'''
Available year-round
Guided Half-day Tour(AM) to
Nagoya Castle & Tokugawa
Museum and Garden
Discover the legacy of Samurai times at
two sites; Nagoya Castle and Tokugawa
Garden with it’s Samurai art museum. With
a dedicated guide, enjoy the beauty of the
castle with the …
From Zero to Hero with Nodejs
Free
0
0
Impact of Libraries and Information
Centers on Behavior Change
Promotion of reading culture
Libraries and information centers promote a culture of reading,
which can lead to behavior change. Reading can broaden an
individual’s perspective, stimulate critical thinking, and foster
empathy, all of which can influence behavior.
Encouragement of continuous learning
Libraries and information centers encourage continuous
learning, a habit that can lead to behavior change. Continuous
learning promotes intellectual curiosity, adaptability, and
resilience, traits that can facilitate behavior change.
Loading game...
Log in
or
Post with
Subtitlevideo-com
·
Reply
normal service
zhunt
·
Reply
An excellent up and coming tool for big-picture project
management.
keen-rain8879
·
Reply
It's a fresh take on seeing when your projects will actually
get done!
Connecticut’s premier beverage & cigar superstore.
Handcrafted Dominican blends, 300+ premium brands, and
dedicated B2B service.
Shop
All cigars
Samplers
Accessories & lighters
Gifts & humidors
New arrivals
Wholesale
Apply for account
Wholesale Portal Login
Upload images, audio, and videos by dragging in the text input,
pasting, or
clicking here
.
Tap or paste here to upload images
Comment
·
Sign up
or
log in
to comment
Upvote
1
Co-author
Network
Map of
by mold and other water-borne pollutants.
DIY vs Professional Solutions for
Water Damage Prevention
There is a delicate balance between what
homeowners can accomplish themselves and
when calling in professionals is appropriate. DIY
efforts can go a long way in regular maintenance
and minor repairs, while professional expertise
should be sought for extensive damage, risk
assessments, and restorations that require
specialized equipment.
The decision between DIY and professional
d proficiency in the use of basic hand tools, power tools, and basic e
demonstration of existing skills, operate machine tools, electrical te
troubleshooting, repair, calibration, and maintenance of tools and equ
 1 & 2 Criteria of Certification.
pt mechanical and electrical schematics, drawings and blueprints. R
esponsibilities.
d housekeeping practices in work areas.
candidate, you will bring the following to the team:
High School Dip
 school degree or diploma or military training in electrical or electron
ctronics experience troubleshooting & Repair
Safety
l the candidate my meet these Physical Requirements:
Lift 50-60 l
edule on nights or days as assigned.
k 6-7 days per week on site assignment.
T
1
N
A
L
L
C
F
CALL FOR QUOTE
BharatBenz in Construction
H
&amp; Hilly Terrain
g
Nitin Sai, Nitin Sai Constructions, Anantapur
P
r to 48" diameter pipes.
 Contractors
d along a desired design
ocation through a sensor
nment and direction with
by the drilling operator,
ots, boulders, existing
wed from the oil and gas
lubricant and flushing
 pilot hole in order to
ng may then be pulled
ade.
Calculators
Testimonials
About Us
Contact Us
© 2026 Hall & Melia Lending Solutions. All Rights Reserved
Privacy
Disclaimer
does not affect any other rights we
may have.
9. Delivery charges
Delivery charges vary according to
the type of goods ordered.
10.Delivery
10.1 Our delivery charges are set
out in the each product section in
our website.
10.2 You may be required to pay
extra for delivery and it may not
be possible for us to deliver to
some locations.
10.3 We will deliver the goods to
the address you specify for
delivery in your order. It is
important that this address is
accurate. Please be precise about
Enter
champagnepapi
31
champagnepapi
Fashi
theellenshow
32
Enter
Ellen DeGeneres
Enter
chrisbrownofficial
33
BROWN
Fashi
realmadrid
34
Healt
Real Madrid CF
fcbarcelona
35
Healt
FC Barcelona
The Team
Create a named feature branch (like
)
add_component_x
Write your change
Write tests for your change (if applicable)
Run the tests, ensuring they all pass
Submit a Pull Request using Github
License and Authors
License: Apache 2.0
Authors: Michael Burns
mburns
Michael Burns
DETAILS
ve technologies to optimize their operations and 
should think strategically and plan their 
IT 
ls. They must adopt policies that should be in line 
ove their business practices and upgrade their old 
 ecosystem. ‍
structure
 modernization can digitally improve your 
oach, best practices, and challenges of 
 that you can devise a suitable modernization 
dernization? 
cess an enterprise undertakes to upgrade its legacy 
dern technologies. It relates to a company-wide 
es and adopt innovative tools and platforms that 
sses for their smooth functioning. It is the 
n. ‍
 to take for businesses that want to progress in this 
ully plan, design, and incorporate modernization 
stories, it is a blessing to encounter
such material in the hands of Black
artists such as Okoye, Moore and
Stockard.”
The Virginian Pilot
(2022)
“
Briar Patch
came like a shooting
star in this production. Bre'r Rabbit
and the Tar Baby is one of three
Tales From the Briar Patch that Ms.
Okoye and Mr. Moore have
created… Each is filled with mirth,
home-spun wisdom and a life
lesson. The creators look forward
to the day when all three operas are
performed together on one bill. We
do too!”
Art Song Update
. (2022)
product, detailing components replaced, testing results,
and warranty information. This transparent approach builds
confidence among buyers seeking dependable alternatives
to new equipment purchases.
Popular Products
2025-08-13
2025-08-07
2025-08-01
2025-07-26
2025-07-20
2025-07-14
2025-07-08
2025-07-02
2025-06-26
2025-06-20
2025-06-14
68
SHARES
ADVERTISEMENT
'''
◆ **Work order**
Using the material above, transcribe exactly the lines from the line with "An excellent up" to the line with "specialized equipment."; both count, and nothing else goes in.

◆ **Your response**
An excellent up and coming tool for big-picture project
management.
keen-rain8879
·
Reply
It's a fresh take on seeing when your projects will actually
get done!
Connecticut’s premier beverage & cigar superstore.
Handcrafted Dominican blends, 300+ premium brands, and
dedicated B2B service.
Shop
All cigars
Samplers
Accessories & lighters
Gifts & humidors
New arrivals
Wholesale
Apply for account
Wholesale Portal Login
Upload images, audio, and videos by dragging in the text input,
pasting, or
clicking here
.
Tap or paste here to upload images
Comment
·
Sign up
or
log in
to comment
Upvote
1
Co-author
Network
Map of
by mold and other water-borne pollutants.
DIY vs Professional Solutions for
Water Damage Prevention
There is a delicate balance between what
homeowners can accomplish themselves and
when calling in professionals is appropriate. DIY
efforts can go a long way in regular maintenance
and minor repairs, while professional expertise
should be sought for extensive damage, risk
assessments, and restorations that require
specialized equipment.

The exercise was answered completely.